Sport : Wunder vollbringen in Fernost

Warum Josef Capousek Kanucoach in China wird

Frank Bachner

Berlin - Die Sache mit der Wohnung haben die Chinesen geklärt. Josef Capousek zieht in eine schöne Unterkunft, irgendwo in Peking. Chinas Nationales Olmpisches Komitee hat sie besorgt und den bürokratsichen Kram erledigt. Der Kanutrainer Capousek muss sich jetzt nur noch entscheiden, wann er genau einzieht. Irgendwann zwischen dem 27. Februar und dem 3. März fliegt er nach Peking. Noch wichtiger ist ein anderer Termin. Der 1. April 2005. Dann beginnt sein neuer Job, Chef-Bundestrainer der chinesischen Kanu-Nationalmannschaft. Er hat dann vieles hinter sich gelassen. 25 Jahre Arbeit beim Deutschen Kanu-Verband, davon 16 Jahre als Chef-Bundestrainer, eine sportliche Vergangenheit mit rund 160 Medaillen bei internationalen Meisterschaften, darunter 17 Olympiasiege. Eine gerade zerbrochene, zwölfjährige Beziehung mit der Ausnahmekanutin Birgit Fischer. Jetzt ist er 59, er kann in Deutschland eigentlich nur noch verlieren. Und in China nur noch gewinnen. Deshalb, und wegen der Trennung von Fischer, geht er. Das Angebot lag schon länger vor.
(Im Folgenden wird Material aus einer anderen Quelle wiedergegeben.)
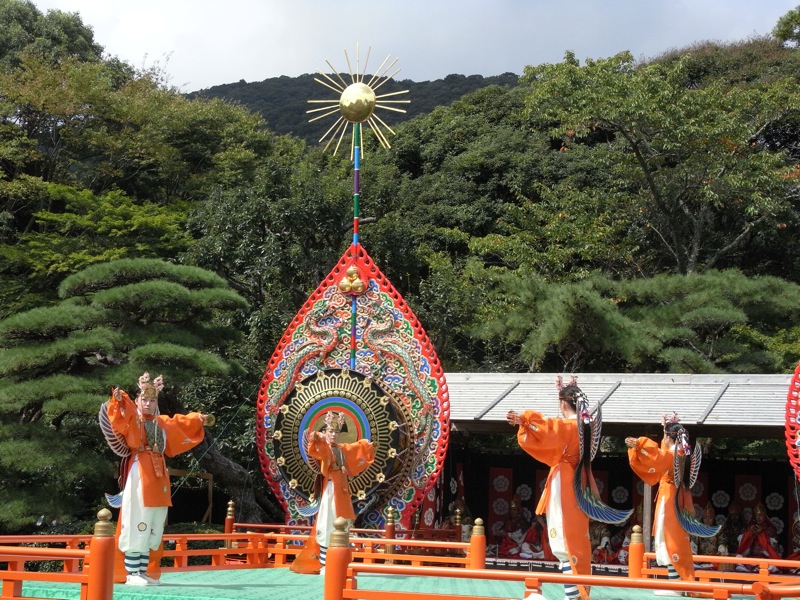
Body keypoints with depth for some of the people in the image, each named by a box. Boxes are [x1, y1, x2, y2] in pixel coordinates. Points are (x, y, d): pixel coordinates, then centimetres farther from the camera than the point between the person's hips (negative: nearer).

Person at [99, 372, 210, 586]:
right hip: (140, 474, -8)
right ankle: (132, 573, -8)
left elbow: (181, 423, 36)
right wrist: (118, 400, -43)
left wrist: (200, 419, 45)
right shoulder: (132, 419, -1)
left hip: (158, 476, 8)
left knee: (153, 529, 9)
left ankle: (142, 571, 15)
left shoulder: (162, 422, 18)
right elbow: (122, 414, -23)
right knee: (138, 525, -10)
In China soll er Wunder vollbringen, ein bisschen jedenfalls. Peking richtet 2008 die Olympischen Spiele aus, und für China, sagt Capousek, zählen nur Goldmedaillen. Auch im Kanu, obwohl es kaum chinesische Spitzenfahrer gibt. Aber die soll ja Capousek ausbilden. Er hat zwar „unheimlich gute Vorgespräche geführt“, aber seinen Arbeitgebern klar gemacht, „dass sie etwas mehr wollen, als möglich ist.“

Möglich sei eine Goldmedaille, sagt Capousek. Im Frauenbereich vielleicht, aber vielleicht auch eine im Canadier. Schließlich habenYang Wenjun und Meng Guanliang in Athen Gold im Zweier-Canadier gewonnen. Und „Yang Wenjun ist ein Talent“, sagt Capousek. Das ist sein höchstes Lob. Das sind Leute, die im Boot alles können. Die anderen sind für ihn „Arbeiter“.
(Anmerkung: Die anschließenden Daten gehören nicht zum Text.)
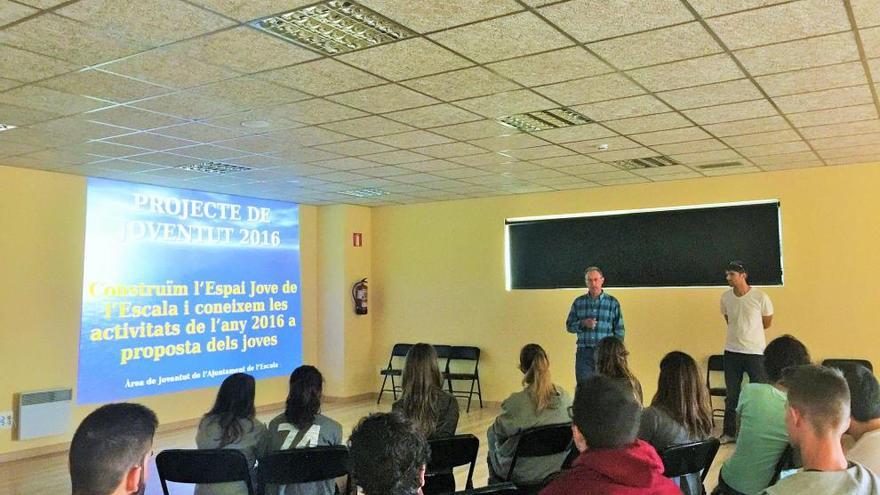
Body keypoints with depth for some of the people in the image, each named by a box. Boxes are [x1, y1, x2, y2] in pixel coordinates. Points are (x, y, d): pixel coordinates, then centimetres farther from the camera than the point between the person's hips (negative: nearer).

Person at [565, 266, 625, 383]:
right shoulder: (578, 302, 8)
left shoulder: (612, 302, 4)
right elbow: (569, 326, 9)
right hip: (584, 353, 1)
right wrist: (583, 323, -10)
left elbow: (619, 330, 6)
Gold, das ist Capouseks größtes Ziel. Ein kleineres Ziel lautet so: „Ich will in allen Klassen Boote zu den Olympischen Spielen führen.“ In allen? „Ja, ich weiß, das ist sehr schwer“, sagt er. In China steigen viele Athleten erst mit 16 Jahren ins Boot, weil sie vorher in anderen Sportarten nicht weiterkamen. „Aber dann wird es schwer, die Technik zu lernen“, sagt Capousek. Andererseits setzt der Trainer einfach auf die Masse: „Bei 1,3 Milliarden Chinesen wird man ja wohl 18 Paddler finden.“

Capousek hat bis jetzt noch immer keinen Überblick über seinen Kader. Er weiß nur, dass „die alle athletisch sehr gut sind“. Den Rest muss er mit seiner Erfahrung machen. Die Chinesen haben zwar bei Regatten stundenlang die Konkurrenz gefilmt, „aber man muss das Material ja auch auswerten“, sagt Capousek. Doch die Analyse ist eine Schwachstelle in China. Die Zahl der Trainer offenbar auch. Capousek hat in China „viele Assistenztrainer, zu viele“. Er muss erst einmal sehen, mit wem er arbeiten will.

Mit denen reist er dann zu den beiden Trainingszentren, die für Kanuten bereit stehen. Nur zwei, in anderen Sportarten sind es erheblich mehr. Aber dafür ist genügend Geld vorhanden. Trainingslager im Ausland sind kein Problem. Und so kommt Capousek im Sommer wieder problemlos nach Hause. Auf die WM bereitet sich Chinas Team in Deutschland vor. Vier Wochen lang.